Commentary; Posted: 7/3/02

Why I cry on the Fourth of July

Franklin Maki
Guest Columnist

During World War II, at age 18 and 19, I served as a medical laboratory technician and orderly with the 200-bed 119th Evacuation Hospital.

We were in Europe with the Ninth Army. We were there at the end of the Battle of the Bulge, then Rhineland and Central Europe. We had 32 doctors, 40 nurses, a chaplain and 120 enlisted men. We also had 15 ambulances with drivers and assistants attached to our company.

We could accept about 100 new wounded everyday we were in the combat zone. We saved almost all who made it to the hospital, but not all. When we needed to move, we could take down the entire hospital and have it loaded on 52 trucks in three hours.

At one time we were near the Rhine River as thousands of artillery and tanks fired over us all night to the other side. Eleven thousand flights of bombers flew over us the next day, dropped their bombs, were shot down or returned.

The next morning paratroopers dropped into the flak put up by the Germans. The Navy also moved troops over the river with landing craft.

We knew our hospital would be full, as it was much of the time. We often saw or heard explosions, flak, as well as smoke from burning buildings. We smell the decaying and burning flesh of people and animals.

My buddy and I carried many of the dead, first to a morgue tent or bomb shelter, and then onto six-by-six trucks to graveyards further back. One amputated arm fell on the ground and I lifted it back on the stretcher.

I remember trying to get a blood sample from a soldier who had lost both legs, one arm at the shoulder and the other arm between the wrist and the elbow.

I remember all the German prisoners of war, German civilians and refugees from all over that we treated, as well as the survivors of the Bergen-Belsen concentration camp (where Anne Frank died). We fed the survivors one teaspoonful of soup every 20 minutes to help them start eating again.
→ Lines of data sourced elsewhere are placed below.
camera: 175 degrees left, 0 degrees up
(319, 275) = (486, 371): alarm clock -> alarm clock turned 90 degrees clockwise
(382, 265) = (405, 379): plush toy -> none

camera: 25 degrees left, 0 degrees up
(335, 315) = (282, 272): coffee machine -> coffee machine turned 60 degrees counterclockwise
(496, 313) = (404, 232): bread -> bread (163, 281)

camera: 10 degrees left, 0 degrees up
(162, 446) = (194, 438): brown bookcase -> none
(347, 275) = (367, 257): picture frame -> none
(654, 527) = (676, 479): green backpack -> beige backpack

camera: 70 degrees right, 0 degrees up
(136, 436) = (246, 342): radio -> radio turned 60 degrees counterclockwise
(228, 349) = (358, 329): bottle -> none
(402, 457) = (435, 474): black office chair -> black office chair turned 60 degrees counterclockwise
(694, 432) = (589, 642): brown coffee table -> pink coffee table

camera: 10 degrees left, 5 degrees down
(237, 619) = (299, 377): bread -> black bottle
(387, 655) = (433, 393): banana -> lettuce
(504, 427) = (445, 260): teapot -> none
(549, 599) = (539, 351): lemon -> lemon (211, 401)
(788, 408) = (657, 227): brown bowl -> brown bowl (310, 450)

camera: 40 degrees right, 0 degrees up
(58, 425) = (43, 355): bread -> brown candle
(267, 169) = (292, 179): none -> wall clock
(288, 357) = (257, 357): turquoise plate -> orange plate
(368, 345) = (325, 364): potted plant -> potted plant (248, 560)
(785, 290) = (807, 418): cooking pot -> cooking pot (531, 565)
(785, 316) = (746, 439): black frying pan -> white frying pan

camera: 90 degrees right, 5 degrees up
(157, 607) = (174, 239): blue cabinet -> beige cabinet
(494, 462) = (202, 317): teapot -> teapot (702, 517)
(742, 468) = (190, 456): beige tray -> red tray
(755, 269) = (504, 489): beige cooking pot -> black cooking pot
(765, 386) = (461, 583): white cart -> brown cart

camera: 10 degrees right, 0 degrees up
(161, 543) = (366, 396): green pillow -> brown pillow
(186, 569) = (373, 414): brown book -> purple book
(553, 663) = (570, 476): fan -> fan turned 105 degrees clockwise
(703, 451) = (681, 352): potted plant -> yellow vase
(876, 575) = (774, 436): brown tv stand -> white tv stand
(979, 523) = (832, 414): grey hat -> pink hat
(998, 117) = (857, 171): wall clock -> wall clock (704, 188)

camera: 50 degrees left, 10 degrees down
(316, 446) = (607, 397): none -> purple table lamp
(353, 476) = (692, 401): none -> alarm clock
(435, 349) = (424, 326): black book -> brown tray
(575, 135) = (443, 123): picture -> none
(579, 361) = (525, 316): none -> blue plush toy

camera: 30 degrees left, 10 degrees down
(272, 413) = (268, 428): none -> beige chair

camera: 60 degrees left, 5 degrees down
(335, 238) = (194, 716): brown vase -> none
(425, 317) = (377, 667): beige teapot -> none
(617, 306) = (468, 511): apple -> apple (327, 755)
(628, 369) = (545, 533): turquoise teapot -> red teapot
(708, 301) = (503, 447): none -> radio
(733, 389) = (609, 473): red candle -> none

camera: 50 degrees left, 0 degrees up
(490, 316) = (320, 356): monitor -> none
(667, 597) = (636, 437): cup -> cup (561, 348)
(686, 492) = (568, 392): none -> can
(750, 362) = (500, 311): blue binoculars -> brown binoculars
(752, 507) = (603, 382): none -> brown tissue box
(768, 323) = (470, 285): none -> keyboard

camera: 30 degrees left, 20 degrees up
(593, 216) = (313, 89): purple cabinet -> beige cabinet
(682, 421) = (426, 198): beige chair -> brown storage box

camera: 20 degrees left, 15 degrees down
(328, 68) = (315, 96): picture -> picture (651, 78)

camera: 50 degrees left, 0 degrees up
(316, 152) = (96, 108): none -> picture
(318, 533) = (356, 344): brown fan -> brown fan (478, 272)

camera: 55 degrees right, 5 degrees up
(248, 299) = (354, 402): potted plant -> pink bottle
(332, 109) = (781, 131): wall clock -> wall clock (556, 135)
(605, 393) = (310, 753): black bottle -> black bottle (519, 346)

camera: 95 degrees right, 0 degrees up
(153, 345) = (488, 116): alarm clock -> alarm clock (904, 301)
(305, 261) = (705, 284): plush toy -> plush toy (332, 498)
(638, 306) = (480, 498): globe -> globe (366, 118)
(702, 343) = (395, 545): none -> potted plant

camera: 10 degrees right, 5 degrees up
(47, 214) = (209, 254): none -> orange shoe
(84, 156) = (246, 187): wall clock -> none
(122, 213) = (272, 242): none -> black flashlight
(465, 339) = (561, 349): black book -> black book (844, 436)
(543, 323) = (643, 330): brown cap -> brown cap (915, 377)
I remember sharing my meals with German civilians and one German soldier who had been captured and released. People lined up outside the roped-off area just hoping to get something to eat. I remember all the people on the roads and in the refugee camps.

I still have a terrible time watching fireworks because they bring back memories of the real thing. I hear comments such as, ėLook how pretty!î or ėThat was a great fireworks display, so colorful!î

I think of the five boyhood neighbors killed in the war, cousins to each other.

One was killed as a fighter pilot in the Pacific. Four were in the infantry.

A sniper killed one on Iwo Jima in the last week of the war. One died in Germany, and two brothers died in Normandy.

They were all good young men who gave their lives in the service of their country.

That is why I cry on the Fourth of July.

Franklin Maki lives in Forest Lake. He is a retired educator who worked in public education for 34 years. He retired from ISD 831 in 1987.